Narração assim, tão impessoal.

Dói. Como eu poderia saber?
- Venha aqui, me dê um abraço. - ele disse. Uma lágrima se equilibrou em sua pálpebra, recusando-se a soltar.
- Você está indo embora. Não quero seu carinho. - repliquei, ressentida.
- Tenho medo de ser feliz pra sempre. - manteve a voz baixa, e a frase morreu de morte natural. Eu estava tão revoltada por ter minha felicidade furtada de mim daquela maneira, que libertei meu monstro. Seu nome era Orgulho, e eu o mantivera trancafiado por tempo suficiente para que, dessa vez, ele fosse liberto faminto e furioso, decidido a nunca mais deixar-se trancafiar.

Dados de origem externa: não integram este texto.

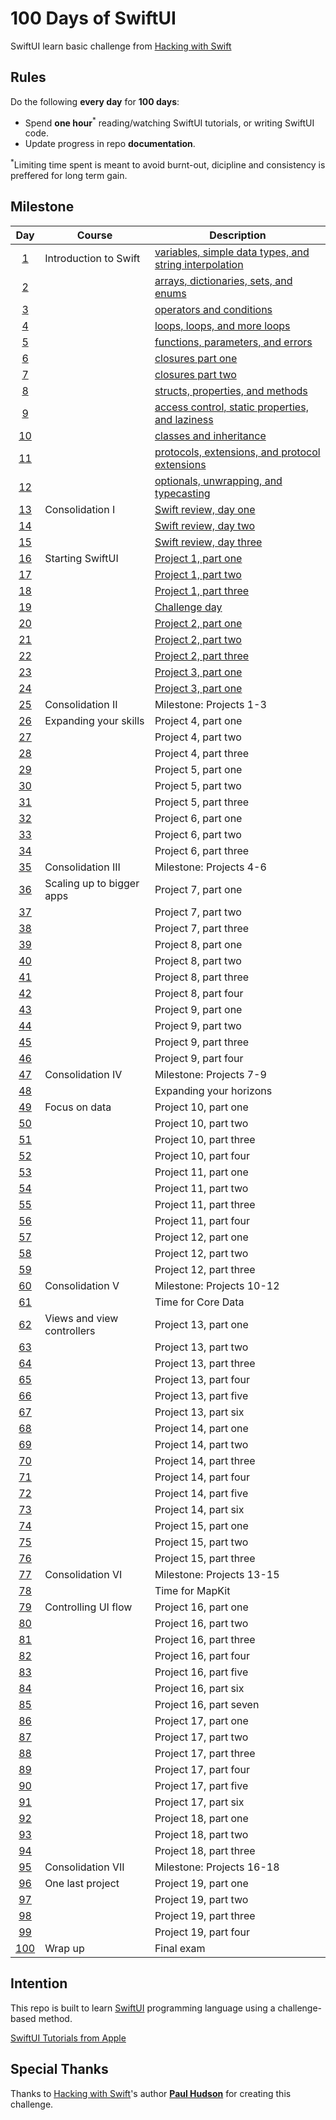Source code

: # 100 Days of SwiftUI

SwiftUI learn basic challenge from [Hacking with Swift](https://www.hackingwithswift.com/100/swiftui)

## Rules
Do the following **every day** for **100 days**:
* Spend **one hour**<sup>*</sup> reading/watching SwiftUI tutorials, or writing SwiftUI code.
* Update progress in repo **documentation**.

<sup>*</sup>Limiting time spent is meant to avoid burnt-out, dicipline and consistency is preffered for long term gain.

## Milestone

| Day | Course | Description |
|:---:|--------|-------------|
|[1](https://www.hackingwithswift.com/100/1)| Introduction to Swift | [variables, simple data types, and string interpolation](https://github.com/fadhilhaka/100-Days-of-Swift/tree/main/Day%201) |
|[2](https://www.hackingwithswift.com/100/2)|  | [arrays, dictionaries, sets, and enums](https://github.com/fadhilhaka/100-Days-of-Swift/tree/main/Day%202) |
|[3](https://www.hackingwithswift.com/100/3)|  | [operators and conditions](https://github.com/fadhilhaka/100-Days-of-Swift/tree/main/Day%203) |
|[4](https://www.hackingwithswift.com/100/4)|  | [loops, loops, and more loops](https://github.com/fadhilhaka/100-Days-of-Swift/tree/main/Day%204) |
|[5](https://www.hackingwithswift.com/100/5)|  | [functions, parameters, and errors](https://github.com/fadhilhaka/100-Days-of-Swift/tree/main/Day%205) |
|[6](https://www.hackingwithswift.com/100/6)|  | [closures part one](https://github.com/fadhilhaka/100-Days-of-Swift/tree/main/Day%206) |
|[7](https://www.hackingwithswift.com/100/7)|  | [closures part two](https://github.com/fadhilhaka/100-Days-of-Swift/tree/main/Day%207) |
|[8](https://www.hackingwithswift.com/100/8)|  | [structs, properties, and methods](https://github.com/fadhilhaka/100-Days-of-Swift/tree/main/Day%208) |
|[9](https://www.hackingwithswift.com/100/9)|  | [access control, static properties, and laziness](https://github.com/fadhilhaka/100-Days-of-Swift/tree/main/Day%209) |
|[10](https://www.hackingwithswift.com/100/10)|  | [classes and inheritance](https://github.com/fadhilhaka/100-Days-of-Swift/tree/main/Day%2010) |
|[11](https://www.hackingwithswift.com/100/11)|  | [protocols, extensions, and protocol extensions](https://github.com/fadhilhaka/100-Days-of-Swift/tree/main/Day%2011) |
|[12](https://www.hackingwithswift.com/100/swift/12)|  | [optionals, unwrapping, and typecasting](https://github.com/fadhilhaka/100-Days-of-Swift/tree/main/Day%2012) |
|[13](https://www.hackingwithswift.com/100/swift/13)| Consolidation I | [Swift review, day one](https://github.com/fadhilhaka/100-Days-of-Swift/tree/main/Day%2013-15) |
|[14](https://www.hackingwithswift.com/100/swift/14)|  | [Swift review, day two](https://github.com/fadhilhaka/100-Days-of-Swift/tree/main/Day%2013-15) |
|[15](https://www.hackingwithswift.com/100/swift/15)|  | [Swift review, day three](https://github.com/fadhilhaka/100-Days-of-Swift/tree/main/Day%2013-15) |
|[16](https://www.hackingwithswift.com/100/swiftui/16)| Starting SwiftUI | [Project 1, part one](https://github.com/fadhilhaka/100-Days-of-SwiftUI/tree/main/Day%2016-18) |
|[17](https://www.hackingwithswift.com/100/swiftui/17)|  | [Project 1, part two](https://github.com/fadhilhaka/100-Days-of-SwiftUI/tree/main/Day%2016-18) |
|[18](https://www.hackingwithswift.com/100/swiftui/18)|  | [Project 1, part three](https://github.com/fadhilhaka/100-Days-of-SwiftUI/tree/main/Day%2016-18) |
|[19](https://www.hackingwithswift.com/100/swiftui/19)|  | [Challenge day](https://github.com/fadhilhaka/100-Days-of-SwiftUI/tree/main/Day%2019) |
|[20](https://www.hackingwithswift.com/100/swiftui/20)|  | [Project 2, part one](https://github.com/fadhilhaka/100-Days-of-SwiftUI/tree/main/Day%2020-22) |
|[21](https://www.hackingwithswift.com/100/swiftui/21)|  | [Project 2, part two](https://github.com/fadhilhaka/100-Days-of-SwiftUI/tree/main/Day%2020-22) |
|[22](https://www.hackingwithswift.com/100/swiftui/22)|  | [Project 2, part three](https://github.com/fadhilhaka/100-Days-of-SwiftUI/tree/main/Day%2020-22) |
|[23](https://www.hackingwithswift.com/100/swiftui/23)|  | [Project 3, part one](https://github.com/fadhilhaka/100-Days-of-Swift/tree/main/Day%2023-24) |
|[24](https://www.hackingwithswift.com/100/swiftui/24)|  | [Project 3, part one](https://github.com/fadhilhaka/100-Days-of-Swift/tree/main/Day%2023-24) |
|[25](https://www.hackingwithswift.com/100/swiftui/25)| Consolidation II | Milestone: Projects 1-3 |
|[26](https://www.hackingwithswift.com/100/swiftui/26)| Expanding your skills | Project 4, part one |
|[27](https://www.hackingwithswift.com/100/swiftui/27)|  | Project 4, part two |
|[28](https://www.hackingwithswift.com/100/swiftui/28)|  | Project 4, part three |
|[29](https://www.hackingwithswift.com/100/swiftui/29)|  | Project 5, part one |
|[30](https://www.hackingwithswift.com/100/swiftui/30)|  | Project 5, part two |
|[31](https://www.hackingwithswift.com/100/swiftui/31)|  | Project 5, part three |
|[32](https://www.hackingwithswift.com/100/swiftui/32)|  | Project 6, part one|
|[33](https://www.hackingwithswift.com/100/swiftui/33)|  | Project 6, part two|
|[34](https://www.hackingwithswift.com/100/swiftui/34)|  | Project 6, part three|
|[35](https://www.hackingwithswift.com/100/swiftui/35)| Consolidation III | Milestone: Projects 4-6 |
|[36](https://www.hackingwithswift.com/100/swiftui/36)| Scaling up to bigger apps | Project 7, part one |
|[37](https://www.hackingwithswift.com/100/swiftui/37)|  | Project 7, part two |
|[38](https://www.hackingwithswift.com/100/swiftui/38)|  | Project 7, part three |
|[39](https://www.hackingwithswift.com/100/swiftui/39)|  | Project 8, part one|
|[40](https://www.hackingwithswift.com/100/swiftui/40)|  | Project 8, part two|
|[41](https://www.hackingwithswift.com/100/swiftui/41)|  | Project 8, part three |
|[42](https://www.hackingwithswift.com/100/swiftui/42)|  | Project 8, part four |
|[43](https://www.hackingwithswift.com/100/swiftui/43)|  | Project 9, part one |
|[44](https://www.hackingwithswift.com/100/swiftui/44)|  | Project 9, part two |
|[45](https://www.hackingwithswift.com/100/swiftui/45)|  | Project 9, part three |
|[46](https://www.hackingwithswift.com/100/swiftui/46)|  | Project 9, part four |
|[47](https://www.hackingwithswift.com/100/swiftui/47)| Consolidation IV | Milestone: Projects 7-9 |
|[48](https://www.hackingwithswift.com/100/swiftui/48)|  | Expanding your horizons|
|[49](https://www.hackingwithswift.com/100/swiftui/49)| Focus on data | Project 10, part one |
|[50](https://www.hackingwithswift.com/100/swiftui/50)|  | Project 10, part two |
|[51](https://www.hackingwithswift.com/100/swiftui/51)|  | Project 10, part three |
|[52](https://www.hackingwithswift.com/100/swiftui/52)|  | Project 10, part four |
|[53](https://www.hackingwithswift.com/100/swiftui/53)|  | Project 11, part one |
|[54](https://www.hackingwithswift.com/100/swiftui/54)|  | Project 11, part two |
|[55](https://www.hackingwithswift.com/100/swiftui/55)|  | Project 11, part three |
|[56](https://www.hackingwithswift.com/100/swiftui/56)|  | Project 11, part four |
|[57](https://www.hackingwithswift.com/100/swiftui/57)|  | Project 12, part one |
|[58](https://www.hackingwithswift.com/100/swiftui/58)|  | Project 12, part two |
|[59](https://www.hackingwithswift.com/100/swiftui/59)|  | Project 12, part three |
|[60](https://www.hackingwithswift.com/100/swiftui/60)| Consolidation V | Milestone: Projects 10-12 |
|[61](https://www.hackingwithswift.com/100/swiftui/61)|  | Time for Core Data |
|[62](https://www.hackingwithswift.com/100/swiftui/62)| Views and view controllers | Project 13, part one |
|[63](https://www.hackingwithswift.com/100/swiftui/63)|  | Project 13, part two |
|[64](https://www.hackingwithswift.com/100/swiftui/64)|  | Project 13, part three |
|[65](https://www.hackingwithswift.com/100/swiftui/65)|  | Project 13, part four |
|[66](https://www.hackingwithswift.com/100/swiftui/66)|  | Project 13, part five |
|[67](https://www.hackingwithswift.com/100/swiftui/67)|  | Project 13, part six |
|[68](https://www.hackingwithswift.com/100/swiftui/68)|  | Project 14, part one |
|[69](https://www.hackingwithswift.com/100/swiftui/69)|  | Project 14, part two |
|[70](https://www.hackingwithswift.com/100/swiftui/70)|  | Project 14, part three |
|[71](https://www.hackingwithswift.com/100/swiftui/71)|  | Project 14, part four |
|[72](https://www.hackingwithswift.com/100/swiftui/72)|  | Project 14, part five |
|[73](https://www.hackingwithswift.com/100/swiftui/73)|  | Project 14, part six |
|[74](https://www.hackingwithswift.com/100/swiftui/74)|  | Project 15, part one |
|[75](https://www.hackingwithswift.com/100/swiftui/75)|  | Project 15, part two |
|[76](https://www.hackingwithswift.com/100/swiftui/76)|  | Project 15, part three |
|[77](https://www.hackingwithswift.com/100/swiftui/77)| Consolidation VI | Milestone: Projects 13-15 |
|[78](https://www.hackingwithswift.com/100/swiftui/78)|  | Time for MapKit |
|[79](https://www.hackingwithswift.com/100/swiftui/79)| Controlling UI flow | Project 16, part one |
|[80](https://www.hackingwithswift.com/100/swiftui/80)|  | Project 16, part two |
|[81](https://www.hackingwithswift.com/100/swiftui/81)|  | Project 16, part three |
|[82](https://www.hackingwithswift.com/100/swiftui/82)|  | Project 16, part four |
|[83](https://www.hackingwithswift.com/100/swiftui/83)|  | Project 16, part five |
|[84](https://www.hackingwithswift.com/100/swiftui/84)|  | Project 16, part six |
|[85](https://www.hackingwithswift.com/100/swiftui/85)|  | Project 16, part seven |
|[86](https://www.hackingwithswift.com/100/swiftui/86)|  | Project 17, part one |
|[87](https://www.hackingwithswift.com/100/swiftui/87)|  | Project 17, part two |
|[88](https://www.hackingwithswift.com/100/swiftui/88)|  | Project 17, part three |
|[89](https://www.hackingwithswift.com/100/swiftui/89)|  | Project 17, part four |
|[90](https://www.hackingwithswift.com/100/swiftui/90)|  | Project 17, part five |
|[91](https://www.hackingwithswift.com/100/swiftui/91)|  | Project 17, part six |
|[92](https://www.hackingwithswift.com/100/swiftui/92)|  | Project 18, part one |
|[93](https://www.hackingwithswift.com/100/swiftui/93)|  | Project 18, part two |
|[94](https://www.hackingwithswift.com/100/swiftui/94)|  | Project 18, part three |
|[95](https://www.hackingwithswift.com/100/swiftui/95)| Consolidation VII | Milestone: Projects 16-18 |
|[96](https://www.hackingwithswift.com/100/swiftui/96)| One last project | Project 19, part one |
|[97](https://www.hackingwithswift.com/100/swiftui/97)|  | Project 19, part two |
|[98](https://www.hackingwithswift.com/100/swiftui/98)|  | Project 19, part three |
|[99](https://www.hackingwithswift.com/100/swiftui/99)|  | Project 19, part four |
|[100](https://www.hackingwithswift.com/100/swiftui/100)| Wrap up | Final exam |

## Intention

This repo is built to learn [SwiftUI](https://developer.apple.com/swiftui/) programming language using a challenge-based method.

[SwiftUI Tutorials from Apple](https://developer.apple.com/tutorials/SwiftUI)

## Special Thanks

Thanks to [Hacking with Swift](https://www.hackingwithswift.com/)'s author [**Paul Hudson**](https://www.hackingwithswift.com/about) for creating this challenge.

- Então vai. A porta esteve aberta o tempo todo. - o desdém no meu tom era a voz de Orgulho. E Orgulho era cruel, porque vivia ferido.
- Outros vão te amar. Vão te fazer feliz. - meu abandonador tentou me consolar.

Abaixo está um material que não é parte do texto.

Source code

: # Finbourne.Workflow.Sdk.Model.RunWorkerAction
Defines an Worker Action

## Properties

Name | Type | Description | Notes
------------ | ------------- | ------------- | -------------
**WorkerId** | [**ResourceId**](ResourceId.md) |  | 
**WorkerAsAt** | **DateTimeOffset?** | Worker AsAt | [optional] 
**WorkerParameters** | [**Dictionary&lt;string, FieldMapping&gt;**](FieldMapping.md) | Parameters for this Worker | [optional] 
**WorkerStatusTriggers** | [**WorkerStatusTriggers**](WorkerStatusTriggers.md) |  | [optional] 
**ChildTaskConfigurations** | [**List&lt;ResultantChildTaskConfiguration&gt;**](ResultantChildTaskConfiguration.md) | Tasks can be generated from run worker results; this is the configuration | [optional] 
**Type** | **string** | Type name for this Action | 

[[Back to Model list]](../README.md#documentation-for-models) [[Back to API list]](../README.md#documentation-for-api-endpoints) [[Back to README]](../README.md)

- Os outros não são você. - choraminguei. Orgulho rosnou.
- Vou pegar meu coração de volta, e te deixar ser livre, se você não se importar. - ele estendeu a mão. Eu o impedi.
- Eu me importo. - conjecturei.
- Então eu deveria deixá-lo com você? - ele estava inseguro e hesitante.
- Sim. - Minha voz soou ameaçadoramente doce. - Dê-me aqui.
Ele me passou seu coração. Era escorregadio, macio e cheirava a doce e vodca. Estava cheio de amor, mas vazio de mim. Apertei-o, furei-o com minha unhas ferozes. Pop! O coração estourou. Então meu abandonador me abandonou, ressentido e assustado. Quando ele se foi, os olhos arregalados além do susto espalharam o conteúdo de seu coração. Estava cheio de mim. Cheio de boas recordações. Minhas recordações. Ele era meu e eu mal sabia, e seu coração agora era só poeira, gentil, espalhada pelo meu chão, que já não existia.